Children with disabilities 'being failed twice' by lack of services and system 'that doesn't recognise their needs'

Children with disabilities 'being failed twice' by lack of services and system 'that doesn't recognise their needs'

The majority of those waiting to be seen by Camhs are located in Cork North and East, with 716 on the list as at the end of 2025.

Waiting lists for children with an intellectual disability to be referred to the HSE’s child mental health services almost doubled in 2025 as a lack of resources delayed the process, new figures reveal.

At the end of 2025, there were 815 children with such a disability waiting to have their case heard by the HSE, up 66% from the 491 at the end of 2024, and a massive 473% from the 142 reported 12 months before that.

The intellectual disability service within the HSE’s Child and Adolescent Mental Health Services (Camhs) is a specialist unit for children and teenagers with both an intellectual disability and potential mental health issues whose distress may not be observable in the same manner as a child without such a disability.

The Irish Examiner previously reported mental health services for children with intellectual disabilities are funded at less than half the HSE’s own requirements for a fully functioning service.

Just 10 such Camhs teams are operating nationally within the sphere, against the HSE’s service requirements, which state there should be 16 such teams in the country, and one for every 300,000 people. Those teams which do exist are operating with staffing numbers significantly below optimum levels.

The latest figures were released via parliamentary question to Social Democrats TD for Cork East Liam Quaide, a former practising psychiatrist.

They show referrals rose sharply between 2023 and 2025, from 180 to 404 each year. However, the level of referrals which were not accepted across the same time period increased at a far greater rate — 210% — as compared with those that were accepted, 36%, over the same timeframe.


In terms of waiting lists, the majority of those waiting are located in Cork North and East, with 716 on the list as at the end of 2025 — fully 88% of the country’s overall total — with 589 of those children having waited for longer than 12 weeks.

Mr Quaide said the figures show the children in question “are being failed twice — by the absence of proper services, and by a system that cannot properly even recognise their needs”.

“Camhs-ID [intellectual disability] teams are meant to support young people whose needs can be profound, whose distress may be hard to recognise, and whose families can be left carrying an unbearable burden when specialist services are not available,” he said.

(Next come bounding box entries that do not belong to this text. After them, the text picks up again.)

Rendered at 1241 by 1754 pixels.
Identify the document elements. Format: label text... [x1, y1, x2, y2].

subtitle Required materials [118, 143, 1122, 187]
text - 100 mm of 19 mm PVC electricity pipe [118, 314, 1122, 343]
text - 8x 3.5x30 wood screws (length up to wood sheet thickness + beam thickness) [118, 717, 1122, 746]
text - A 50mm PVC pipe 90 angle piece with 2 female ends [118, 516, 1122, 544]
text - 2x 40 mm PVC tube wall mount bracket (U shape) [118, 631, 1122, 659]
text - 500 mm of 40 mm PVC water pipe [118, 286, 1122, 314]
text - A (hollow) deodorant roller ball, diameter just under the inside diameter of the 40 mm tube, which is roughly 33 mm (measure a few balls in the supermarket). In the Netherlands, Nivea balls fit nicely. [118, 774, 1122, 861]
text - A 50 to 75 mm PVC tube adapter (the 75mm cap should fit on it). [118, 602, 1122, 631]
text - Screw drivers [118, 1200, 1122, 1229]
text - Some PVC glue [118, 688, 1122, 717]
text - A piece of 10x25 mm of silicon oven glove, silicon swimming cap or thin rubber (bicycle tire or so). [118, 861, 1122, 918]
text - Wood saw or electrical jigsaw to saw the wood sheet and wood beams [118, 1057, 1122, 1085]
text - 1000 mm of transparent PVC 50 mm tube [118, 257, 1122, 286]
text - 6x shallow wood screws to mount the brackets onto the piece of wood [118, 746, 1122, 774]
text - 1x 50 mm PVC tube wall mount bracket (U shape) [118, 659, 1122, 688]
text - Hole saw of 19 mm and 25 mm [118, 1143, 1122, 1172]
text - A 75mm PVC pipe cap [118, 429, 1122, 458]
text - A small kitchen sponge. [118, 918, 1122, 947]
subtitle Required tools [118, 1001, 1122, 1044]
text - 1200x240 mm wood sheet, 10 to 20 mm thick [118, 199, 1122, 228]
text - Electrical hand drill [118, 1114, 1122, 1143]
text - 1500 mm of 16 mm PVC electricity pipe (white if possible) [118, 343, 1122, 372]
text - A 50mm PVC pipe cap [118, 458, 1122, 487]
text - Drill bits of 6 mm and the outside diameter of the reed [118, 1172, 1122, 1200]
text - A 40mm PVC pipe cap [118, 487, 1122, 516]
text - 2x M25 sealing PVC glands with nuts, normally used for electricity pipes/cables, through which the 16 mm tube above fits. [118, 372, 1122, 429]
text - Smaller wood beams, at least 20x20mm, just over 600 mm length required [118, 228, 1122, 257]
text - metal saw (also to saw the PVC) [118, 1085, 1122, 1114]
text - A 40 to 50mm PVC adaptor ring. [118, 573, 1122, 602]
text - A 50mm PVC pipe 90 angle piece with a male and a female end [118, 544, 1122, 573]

The HSE’s own model of care says they need a multidisciplinary team. What these replies show instead is partial to non-existent provision, patchy recording of referrals and long waits.

He drew further attention also to the shortcomings in the data returned to his queries, with much of the requested figures marked as unavailable by the HSE due to under-resourcing or, in some cases, no intellectual disability team being in place at all.

“That is not the full picture because some of the least developed services cannot provide the data,” he said.

Areas which returned no figures include Donegal/Sligo/Leitrim, where no team or administrator is in place, and Dublin/Longford/Westmeath, which are currently not returning performance indicator statistics “due to administrative resources in the region”.

“It is recognised that there are significant shortfalls in staffing as per the model of care and that we have not reached national coverage with these specialised services,” the HSE’s assistant national director for access and integration Donan Kelly said.